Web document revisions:
[Start of Attachment]
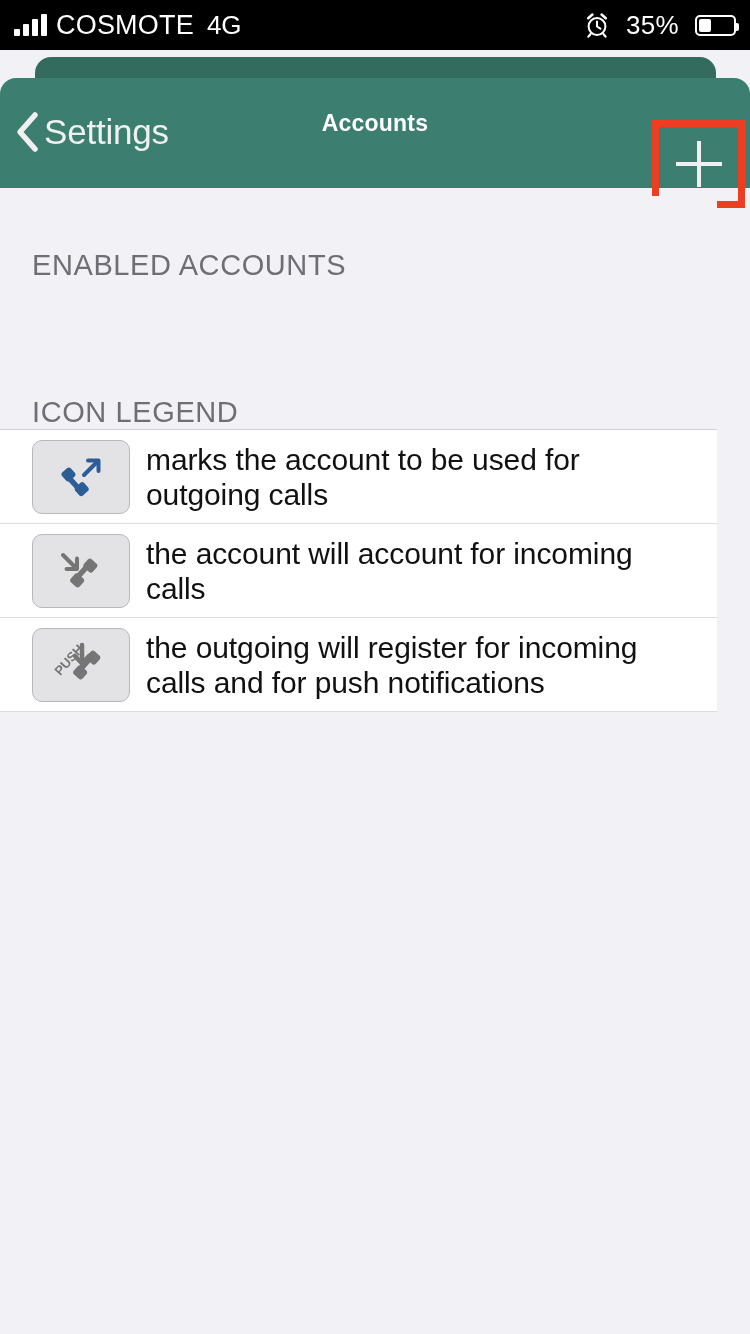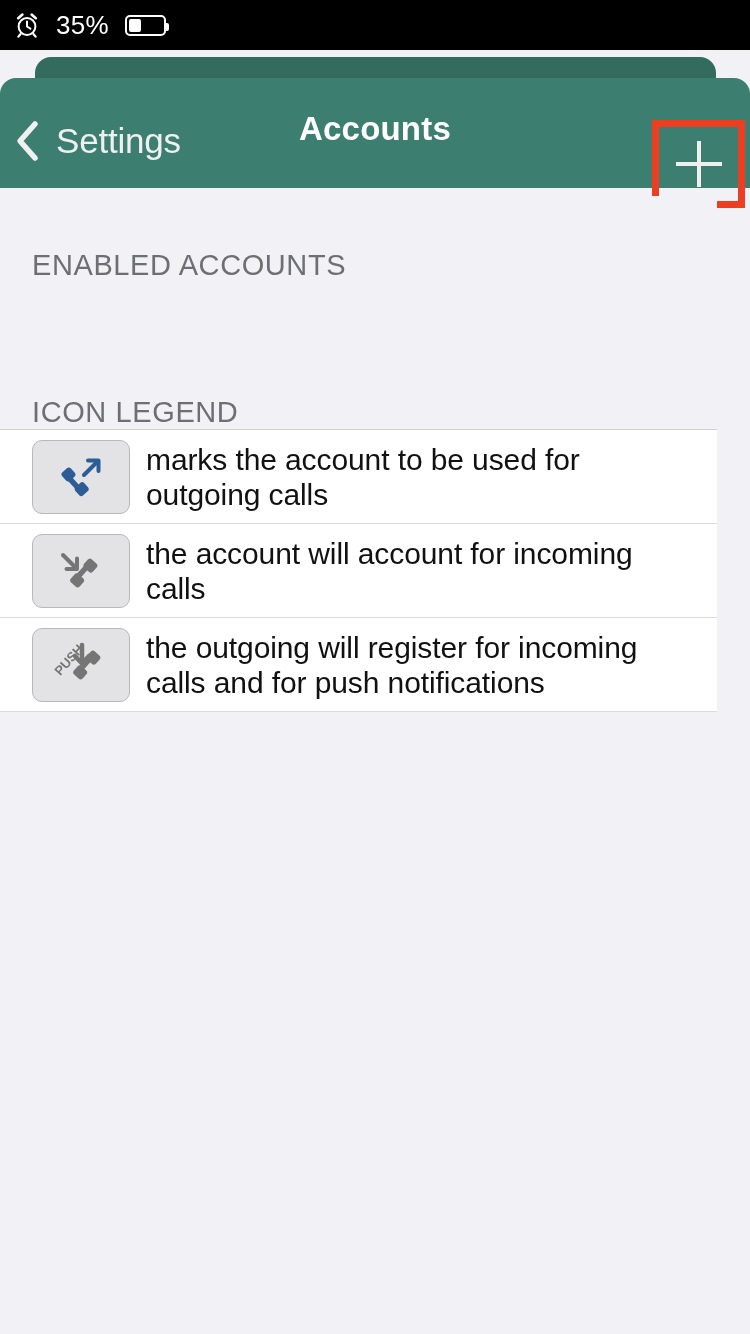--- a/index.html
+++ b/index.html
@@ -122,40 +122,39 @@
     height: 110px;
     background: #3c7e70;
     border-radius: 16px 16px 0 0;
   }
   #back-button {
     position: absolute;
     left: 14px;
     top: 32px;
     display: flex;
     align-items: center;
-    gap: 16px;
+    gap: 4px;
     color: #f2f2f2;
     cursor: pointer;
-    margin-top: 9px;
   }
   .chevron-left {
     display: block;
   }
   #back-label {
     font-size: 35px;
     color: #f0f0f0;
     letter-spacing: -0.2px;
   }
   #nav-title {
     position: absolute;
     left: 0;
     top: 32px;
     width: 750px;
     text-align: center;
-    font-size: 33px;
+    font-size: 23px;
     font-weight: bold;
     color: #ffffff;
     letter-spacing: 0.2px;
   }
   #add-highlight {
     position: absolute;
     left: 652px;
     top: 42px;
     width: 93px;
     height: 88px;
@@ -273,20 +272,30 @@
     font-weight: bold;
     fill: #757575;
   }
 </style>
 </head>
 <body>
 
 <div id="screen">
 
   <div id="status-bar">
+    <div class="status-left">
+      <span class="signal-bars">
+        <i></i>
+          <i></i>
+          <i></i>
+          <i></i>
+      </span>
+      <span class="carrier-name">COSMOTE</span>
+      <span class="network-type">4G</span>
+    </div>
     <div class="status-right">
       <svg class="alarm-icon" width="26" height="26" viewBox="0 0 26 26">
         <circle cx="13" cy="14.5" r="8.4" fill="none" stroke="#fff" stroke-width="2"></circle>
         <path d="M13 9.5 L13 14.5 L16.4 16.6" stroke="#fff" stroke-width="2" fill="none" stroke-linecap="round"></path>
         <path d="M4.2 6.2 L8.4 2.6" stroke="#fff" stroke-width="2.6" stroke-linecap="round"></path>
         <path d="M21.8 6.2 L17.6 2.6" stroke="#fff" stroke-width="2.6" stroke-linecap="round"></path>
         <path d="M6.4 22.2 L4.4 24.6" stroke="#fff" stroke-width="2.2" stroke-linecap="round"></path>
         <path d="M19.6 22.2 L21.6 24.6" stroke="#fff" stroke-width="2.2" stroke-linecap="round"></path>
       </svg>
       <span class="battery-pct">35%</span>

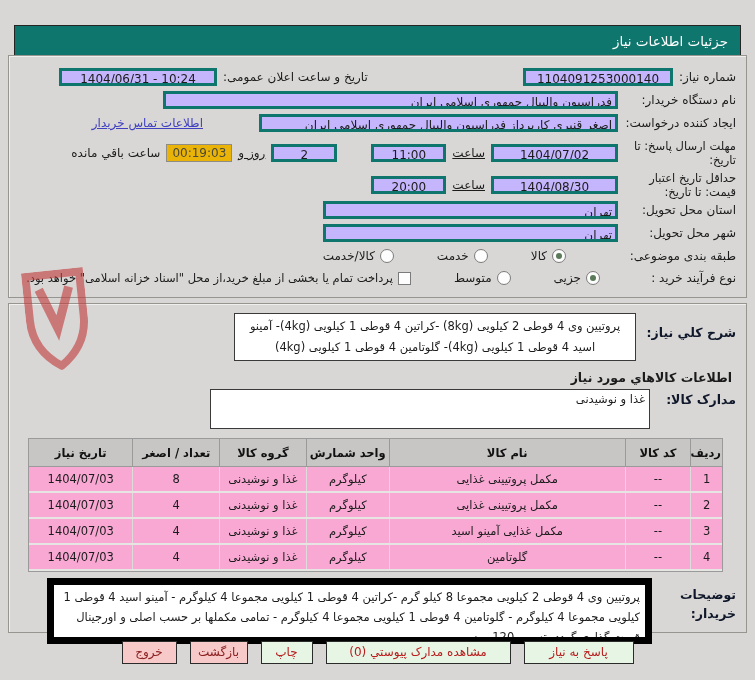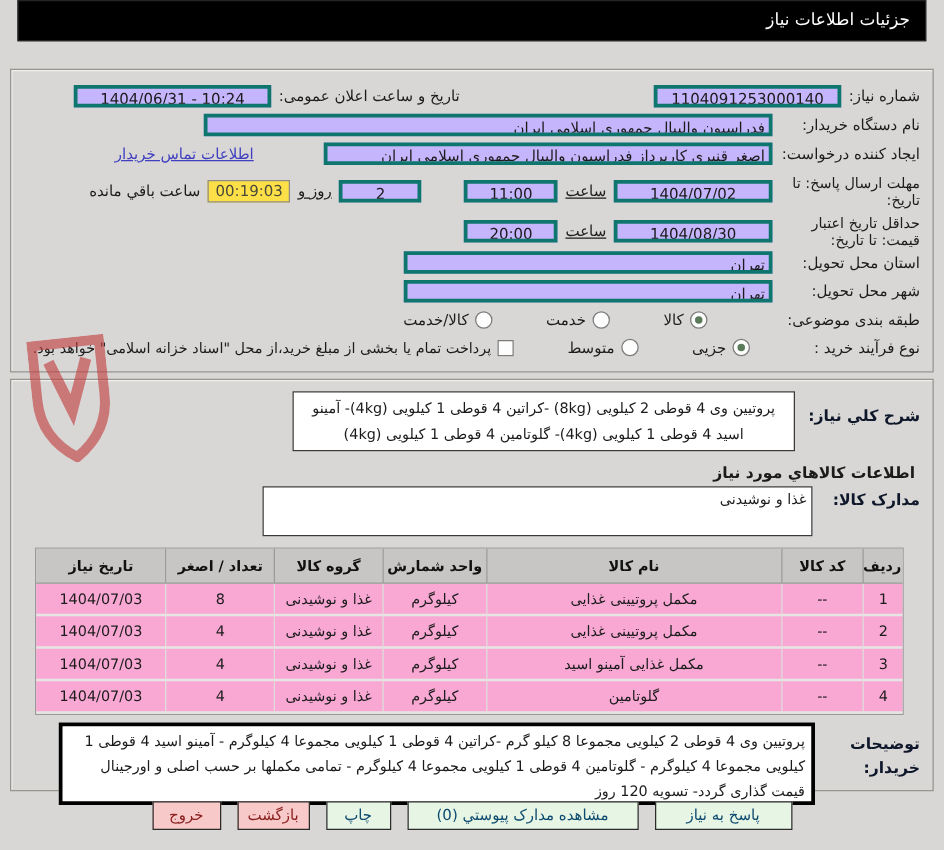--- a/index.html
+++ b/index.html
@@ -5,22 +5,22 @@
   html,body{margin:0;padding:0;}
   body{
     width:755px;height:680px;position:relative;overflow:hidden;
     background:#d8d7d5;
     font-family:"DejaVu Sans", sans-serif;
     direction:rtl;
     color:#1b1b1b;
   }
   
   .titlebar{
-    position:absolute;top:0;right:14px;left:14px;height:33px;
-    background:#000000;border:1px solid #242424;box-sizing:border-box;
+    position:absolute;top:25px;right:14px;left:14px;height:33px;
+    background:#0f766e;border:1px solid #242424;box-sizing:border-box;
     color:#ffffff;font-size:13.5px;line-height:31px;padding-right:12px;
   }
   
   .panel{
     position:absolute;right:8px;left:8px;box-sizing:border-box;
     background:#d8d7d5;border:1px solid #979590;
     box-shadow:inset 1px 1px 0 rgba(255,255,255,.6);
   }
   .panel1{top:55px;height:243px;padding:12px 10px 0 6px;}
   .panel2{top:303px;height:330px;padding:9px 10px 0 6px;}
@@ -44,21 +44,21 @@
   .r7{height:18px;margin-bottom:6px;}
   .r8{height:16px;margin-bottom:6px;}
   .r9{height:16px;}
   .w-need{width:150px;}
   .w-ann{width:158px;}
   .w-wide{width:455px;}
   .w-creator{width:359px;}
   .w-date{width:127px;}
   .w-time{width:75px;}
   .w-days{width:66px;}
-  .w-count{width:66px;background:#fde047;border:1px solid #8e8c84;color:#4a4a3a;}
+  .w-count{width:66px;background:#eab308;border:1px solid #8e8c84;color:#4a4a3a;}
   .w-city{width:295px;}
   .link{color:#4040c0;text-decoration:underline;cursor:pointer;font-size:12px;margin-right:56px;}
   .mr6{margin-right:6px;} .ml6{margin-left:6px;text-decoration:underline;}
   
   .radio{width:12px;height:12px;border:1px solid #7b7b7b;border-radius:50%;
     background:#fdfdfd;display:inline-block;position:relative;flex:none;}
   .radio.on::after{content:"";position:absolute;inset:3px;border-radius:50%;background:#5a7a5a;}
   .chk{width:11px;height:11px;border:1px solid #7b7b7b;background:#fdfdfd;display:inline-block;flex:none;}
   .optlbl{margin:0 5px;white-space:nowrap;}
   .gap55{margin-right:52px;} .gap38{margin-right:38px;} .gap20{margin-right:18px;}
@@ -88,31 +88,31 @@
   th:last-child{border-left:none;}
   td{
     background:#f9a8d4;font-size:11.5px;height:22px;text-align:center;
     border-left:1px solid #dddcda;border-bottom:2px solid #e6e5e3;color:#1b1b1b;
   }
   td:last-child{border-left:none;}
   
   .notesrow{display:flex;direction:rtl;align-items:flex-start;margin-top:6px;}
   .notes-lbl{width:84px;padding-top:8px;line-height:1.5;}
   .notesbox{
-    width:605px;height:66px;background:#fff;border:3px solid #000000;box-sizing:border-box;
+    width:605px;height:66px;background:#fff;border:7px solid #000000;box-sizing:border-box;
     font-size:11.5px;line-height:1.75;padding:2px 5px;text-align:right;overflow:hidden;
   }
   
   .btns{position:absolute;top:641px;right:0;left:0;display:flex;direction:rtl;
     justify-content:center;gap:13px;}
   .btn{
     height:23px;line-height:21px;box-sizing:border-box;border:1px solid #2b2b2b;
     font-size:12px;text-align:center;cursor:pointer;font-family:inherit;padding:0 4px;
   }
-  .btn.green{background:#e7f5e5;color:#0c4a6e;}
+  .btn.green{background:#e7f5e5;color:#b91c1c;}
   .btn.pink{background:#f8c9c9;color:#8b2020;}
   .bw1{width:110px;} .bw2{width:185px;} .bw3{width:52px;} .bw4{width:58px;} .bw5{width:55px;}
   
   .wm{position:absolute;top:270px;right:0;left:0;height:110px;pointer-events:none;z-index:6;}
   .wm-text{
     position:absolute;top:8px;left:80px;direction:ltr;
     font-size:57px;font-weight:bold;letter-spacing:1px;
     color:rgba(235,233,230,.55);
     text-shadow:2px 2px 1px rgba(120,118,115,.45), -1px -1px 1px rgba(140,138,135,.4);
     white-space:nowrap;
[End of Attachment]
* **YOUR GOAL**
Each entry above needs to be restated without a single word changed; skip the images.

* **ANSWER SPACE**
--- a/index.html
+++ b/index.html
@@ -122,40 +122,39 @@
     height: 110px;
     background: #3c7e70;
     border-radius: 16px 16px 0 0;
   }
   #back-button {
     position: absolute;
     left: 14px;
     top: 32px;
     display: flex;
     align-items: center;
-    gap: 16px;
+    gap: 4px;
     color: #f2f2f2;
     cursor: pointer;
-    margin-top: 9px;
   }
   .chevron-left {
     display: block;
   }
   #back-label {
     font-size: 35px;
     color: #f0f0f0;
     letter-spacing: -0.2px;
   }
   #nav-title {
     position: absolute;
     left: 0;
     top: 32px;
     width: 750px;
     text-align: center;
-    font-size: 33px;
+    font-size: 23px;
     font-weight: bold;
     color: #ffffff;
     letter-spacing: 0.2px;
   }
   #add-highlight {
     position: absolute;
     left: 652px;
     top: 42px;
     width: 93px;
     height: 88px;
@@ -273,20 +272,30 @@
     font-weight: bold;
     fill: #757575;
   }
 </style>
 </head>
 <body>
 
 <div id="screen">
 
   <div id="status-bar">
+    <div class="status-left">
+      <span class="signal-bars">
+        <i></i>
+          <i></i>
+          <i></i>
+          <i></i>
+      </span>
+      <span class="carrier-name">COSMOTE</span>
+      <span class="network-type">4G</span>
+    </div>
     <div class="status-right">
       <svg class="alarm-icon" width="26" height="26" viewBox="0 0 26 26">
         <circle cx="13" cy="14.5" r="8.4" fill="none" stroke="#fff" stroke-width="2"></circle>
         <path d="M13 9.5 L13 14.5 L16.4 16.6" stroke="#fff" stroke-width="2" fill="none" stroke-linecap="round"></path>
         <path d="M4.2 6.2 L8.4 2.6" stroke="#fff" stroke-width="2.6" stroke-linecap="round"></path>
         <path d="M21.8 6.2 L17.6 2.6" stroke="#fff" stroke-width="2.6" stroke-linecap="round"></path>
         <path d="M6.4 22.2 L4.4 24.6" stroke="#fff" stroke-width="2.2" stroke-linecap="round"></path>
         <path d="M19.6 22.2 L21.6 24.6" stroke="#fff" stroke-width="2.2" stroke-linecap="round"></path>
       </svg>
       <span class="battery-pct">35%</span>

--- a/index.html
+++ b/index.html
@@ -5,22 +5,22 @@
   html,body{margin:0;padding:0;}
   body{
     width:755px;height:680px;position:relative;overflow:hidden;
     background:#d8d7d5;
     font-family:"DejaVu Sans", sans-serif;
     direction:rtl;
     color:#1b1b1b;
   }
   
   .titlebar{
-    position:absolute;top:0;right:14px;left:14px;height:33px;
-    background:#000000;border:1px solid #242424;box-sizing:border-box;
+    position:absolute;top:25px;right:14px;left:14px;height:33px;
+    background:#0f766e;border:1px solid #242424;box-sizing:border-box;
     color:#ffffff;font-size:13.5px;line-height:31px;padding-right:12px;
   }
   
   .panel{
     position:absolute;right:8px;left:8px;box-sizing:border-box;
     background:#d8d7d5;border:1px solid #979590;
     box-shadow:inset 1px 1px 0 rgba(255,255,255,.6);
   }
   .panel1{top:55px;height:243px;padding:12px 10px 0 6px;}
   .panel2{top:303px;height:330px;padding:9px 10px 0 6px;}
@@ -44,21 +44,21 @@
   .r7{height:18px;margin-bottom:6px;}
   .r8{height:16px;margin-bottom:6px;}
   .r9{height:16px;}
   .w-need{width:150px;}
   .w-ann{width:158px;}
   .w-wide{width:455px;}
   .w-creator{width:359px;}
   .w-date{width:127px;}
   .w-time{width:75px;}
   .w-days{width:66px;}
-  .w-count{width:66px;background:#fde047;border:1px solid #8e8c84;color:#4a4a3a;}
+  .w-count{width:66px;background:#eab308;border:1px solid #8e8c84;color:#4a4a3a;}
   .w-city{width:295px;}
   .link{color:#4040c0;text-decoration:underline;cursor:pointer;font-size:12px;margin-right:56px;}
   .mr6{margin-right:6px;} .ml6{margin-left:6px;text-decoration:underline;}
   
   .radio{width:12px;height:12px;border:1px solid #7b7b7b;border-radius:50%;
     background:#fdfdfd;display:inline-block;position:relative;flex:none;}
   .radio.on::after{content:"";position:absolute;inset:3px;border-radius:50%;background:#5a7a5a;}
   .chk{width:11px;height:11px;border:1px solid #7b7b7b;background:#fdfdfd;display:inline-block;flex:none;}
   .optlbl{margin:0 5px;white-space:nowrap;}
   .gap55{margin-right:52px;} .gap38{margin-right:38px;} .gap20{margin-right:18px;}
@@ -88,31 +88,31 @@
   th:last-child{border-left:none;}
   td{
     background:#f9a8d4;font-size:11.5px;height:22px;text-align:center;
     border-left:1px solid #dddcda;border-bottom:2px solid #e6e5e3;color:#1b1b1b;
   }
   td:last-child{border-left:none;}
   
   .notesrow{display:flex;direction:rtl;align-items:flex-start;margin-top:6px;}
   .notes-lbl{width:84px;padding-top:8px;line-height:1.5;}
   .notesbox{
-    width:605px;height:66px;background:#fff;border:3px solid #000000;box-sizing:border-box;
+    width:605px;height:66px;background:#fff;border:7px solid #000000;box-sizing:border-box;
     font-size:11.5px;line-height:1.75;padding:2px 5px;text-align:right;overflow:hidden;
   }
   
   .btns{position:absolute;top:641px;right:0;left:0;display:flex;direction:rtl;
     justify-content:center;gap:13px;}
   .btn{
     height:23px;line-height:21px;box-sizing:border-box;border:1px solid #2b2b2b;
     font-size:12px;text-align:center;cursor:pointer;font-family:inherit;padding:0 4px;
   }
-  .btn.green{background:#e7f5e5;color:#0c4a6e;}
+  .btn.green{background:#e7f5e5;color:#b91c1c;}
   .btn.pink{background:#f8c9c9;color:#8b2020;}
   .bw1{width:110px;} .bw2{width:185px;} .bw3{width:52px;} .bw4{width:58px;} .bw5{width:55px;}
   
   .wm{position:absolute;top:270px;right:0;left:0;height:110px;pointer-events:none;z-index:6;}
   .wm-text{
     position:absolute;top:8px;left:80px;direction:ltr;
     font-size:57px;font-weight:bold;letter-spacing:1px;
     color:rgba(235,233,230,.55);
     text-shadow:2px 2px 1px rgba(120,118,115,.45), -1px -1px 1px rgba(140,138,135,.4);
     white-space:nowrap;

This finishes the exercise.